明らかに接点がないであろうこの少女と船長さん。
少女はんーっと少し恥ずかしそうにすると口を開いた。



「あたしが小さかったときにね、あたしの住んでいた町では山賊が蔓延るようになってたの。そのせいで町のみんなは金品を無理矢理奪われたり、最終的には攫われる人まで出てきたりで、町のみんなは途方にくれてた。そんな中、とうとうあたしも攫われちゃって。

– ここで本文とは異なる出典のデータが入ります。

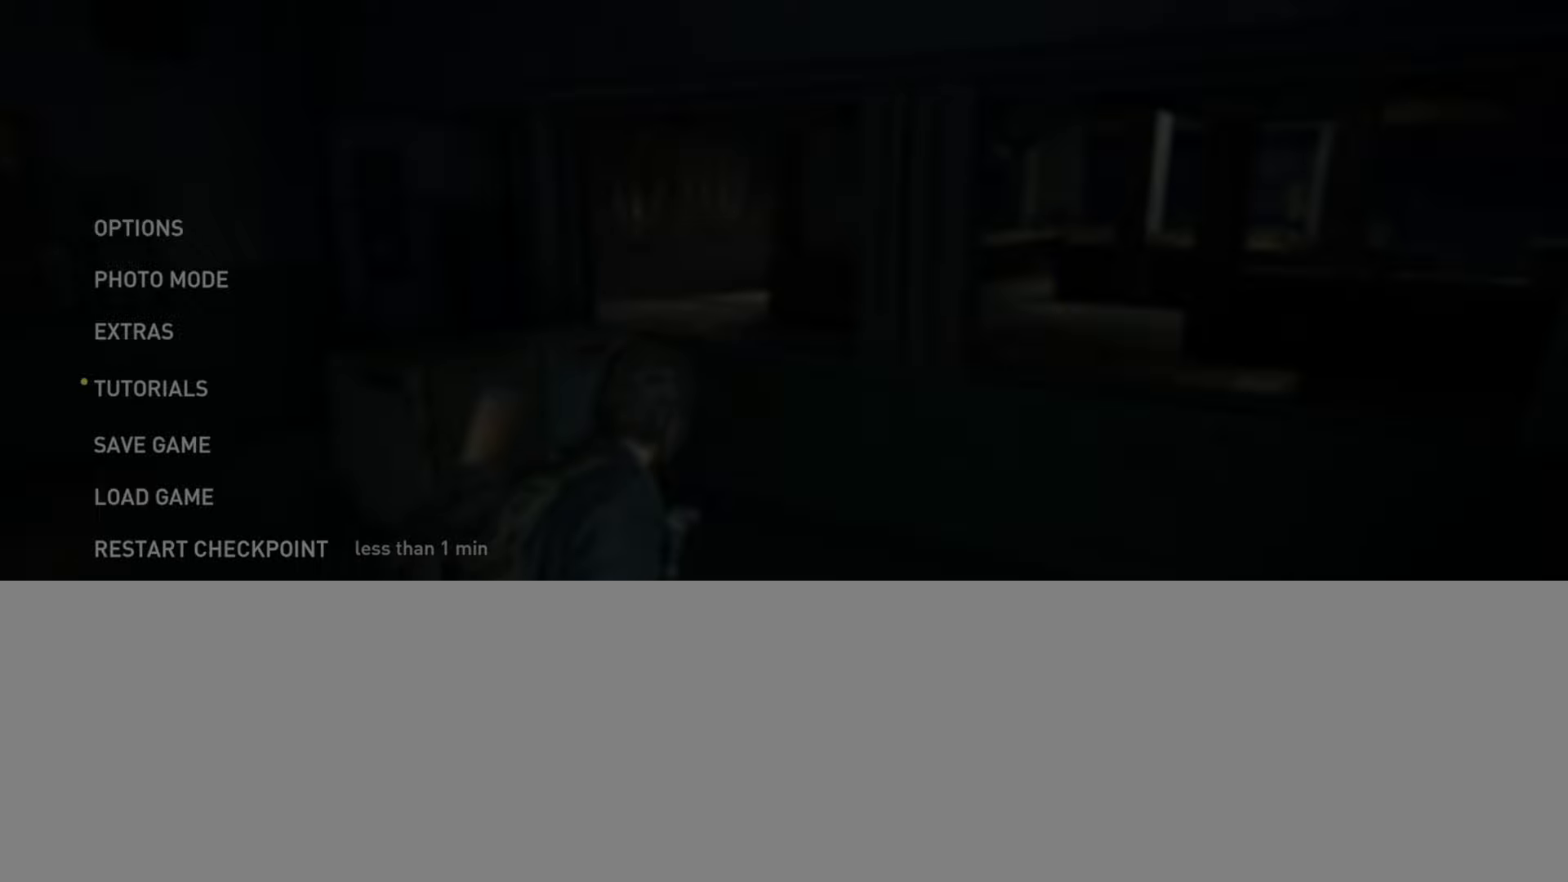
{"buttons": [], "left_stick": "center", "right_stick": "center", "events": []}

怖いし暗いしでみんなと寄り添っていたらミナトさんが現れて、私たちに奪われた金品を持たせて家に帰るようにって逃がしてくれたの。それで無事に家に帰ることが出来て…その日からミナトさんはあたしの初恋の相手なの!すごく格好良かったな………。」





ほんのり頬を赤く染めて話しているその様子は恋をしている女の子。
そのとき気づいてしまった。



青年は突然現れた少女と惹かれあうのだということに。